Morgan Stanley found another 169 DLT tapes in January, 2005, that had been misplaced by its New Jersey storage vendor. Morgan Stanley discovered more than 200 additional backup tapes openly stored in locations known to be used for tape storage on February 11 and 12, 2005. On February 11, 2005 Morgan Stanley discovered that a flaw in the software it had written had prevented Morgan Stanley from locating all e-mail attachments about the Sunbeam transaction. Morgan Stanley discovered on February 13, 2005, that the date-range searches for e-mail users who had a Lotus Notes platform were flawed, so that additional e-mail messages that appeared to fall within the scope of the April 16, 2004 Order had not been given to CPH. Further, it appears that the problem infected Morgan Stanley's original searches in May of 2004. The bulk of the employees using the Lotus Notes platform in the relevant time period came from the Investment Banking Division, the division responsible for the transaction under review here. On February 16, 2005, Morgan Stanley withdrew its certificate of compliance with the April 16, 2004 Order. On February 19, 2005 Morgan Stanley notified CPH that it had found boxes of additional tapes that have not been uploaded into its archive or searched for responsive e-mails. Morgan Stanley did not tell CPH it had found any tapes that it had not searched until November 17, 2004. Even then, it did not tell CPH how many tapes were found, when they were found, or when they would be searched. MS & Co. did not provide all of this information to CPH until February of 2005. The searches had not yet been completed when this trial was begun, when they were terminated without completion.
Footnotes
MS & Co.'s bad acts and pocket book may not be used to gain the continuance it has sought from the beginning. Further, the Court has no confidence that, even if a continuance were granted, MS & Co. would fully comply with discovery in this case.

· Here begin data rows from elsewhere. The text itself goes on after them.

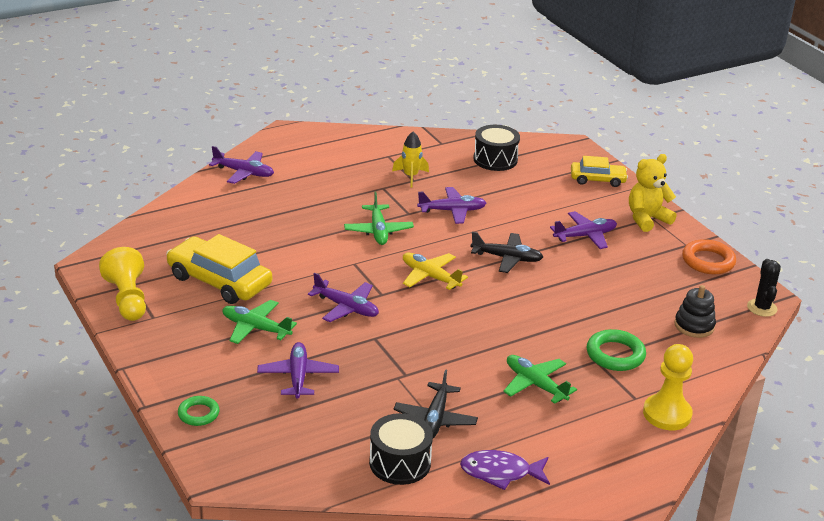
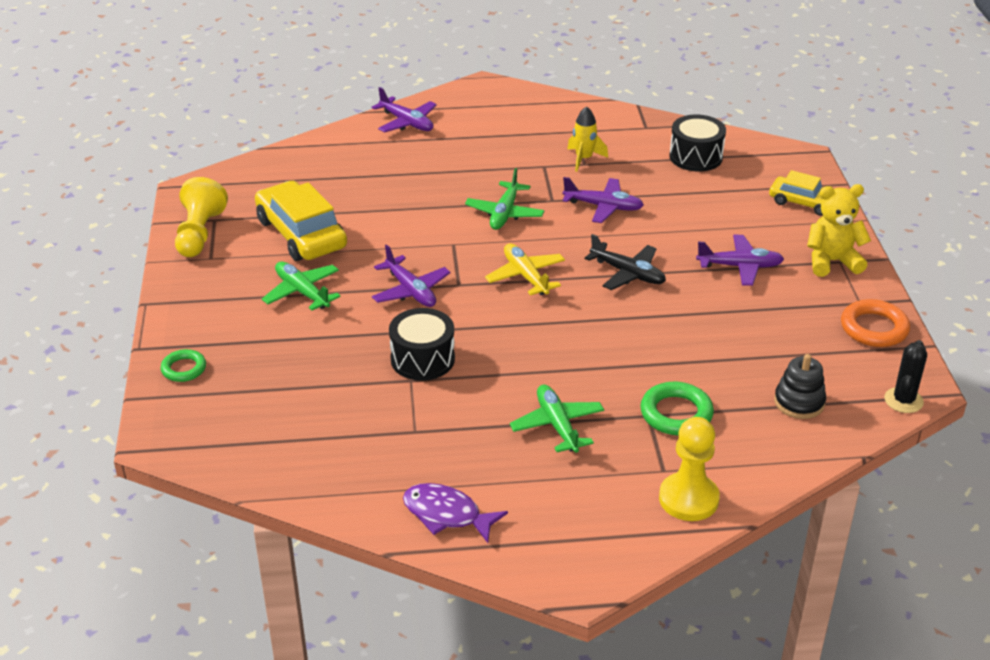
camera: 25 degrees right, 5 degrees up
purple plane [257,342,339,399] -> none
black drum [369,413,433,485] -> black drum moved to [389,308,455,381]
black plane [394,369,478,438] -> none

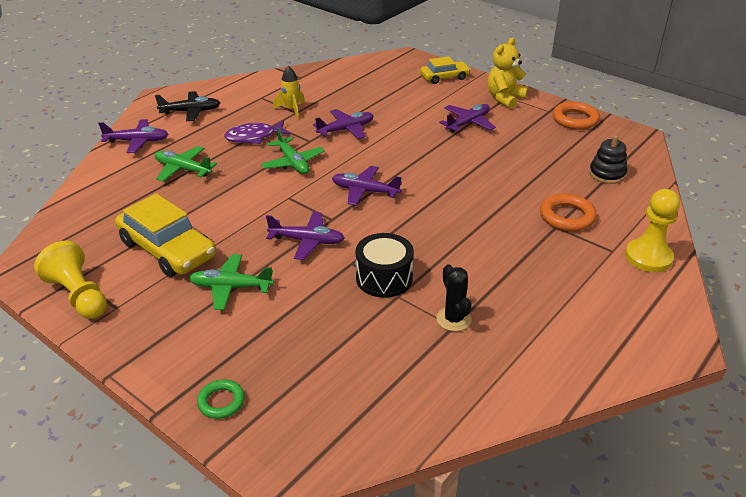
camera: 45 degrees left, 0 degrees up
yellow car [255,181,347,261] -> yellow car turned 150 degrees counterclockwise [115,193,216,277]
purple fish [403,483,508,543] -> purple fish moved to [224,120,291,144]
yellow plane [485,243,565,295] -> purple plane [332,166,402,206]
green plane [510,384,604,453] -> green plane moved to [155,146,217,181]
black plane [585,234,666,290] -> black plane moved to [155,91,220,121]
green ring [640,382,714,436] -> orange ring [540,193,597,231]
black drum [669,115,726,171] -> none
black cactus [884,340,927,413] -> black cactus moved to [437,264,472,331]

The undersigned notes that the sanctions imposed are not enumerated in Rule 1.380(b)(2), and is aware of the concern expressed in the 2000 Handbook on Discovery Practice, Joint Committee of the Trial Lawyers Section of the Florida Bar and Conferences of Circuit and County Court Judges (“(f)or the trial court to be on solid footing, it is wise to stay within the enumerated orders” [Handbook at p. 4] ). However, MS & Co.'s violations involve both the violation of a discovery order and the intentional spoiliation of evidence. The sanction imposed is less severe than that provided in Rule 1.380(b)(2)(B), under which the Court could preclude MS & Co. from presenting evidence of its lack of knowledge of or collusion with the Sunbeam fraud, which the Court finds is the least severe enumerated sanction appropriate to place the parties on a level playing field.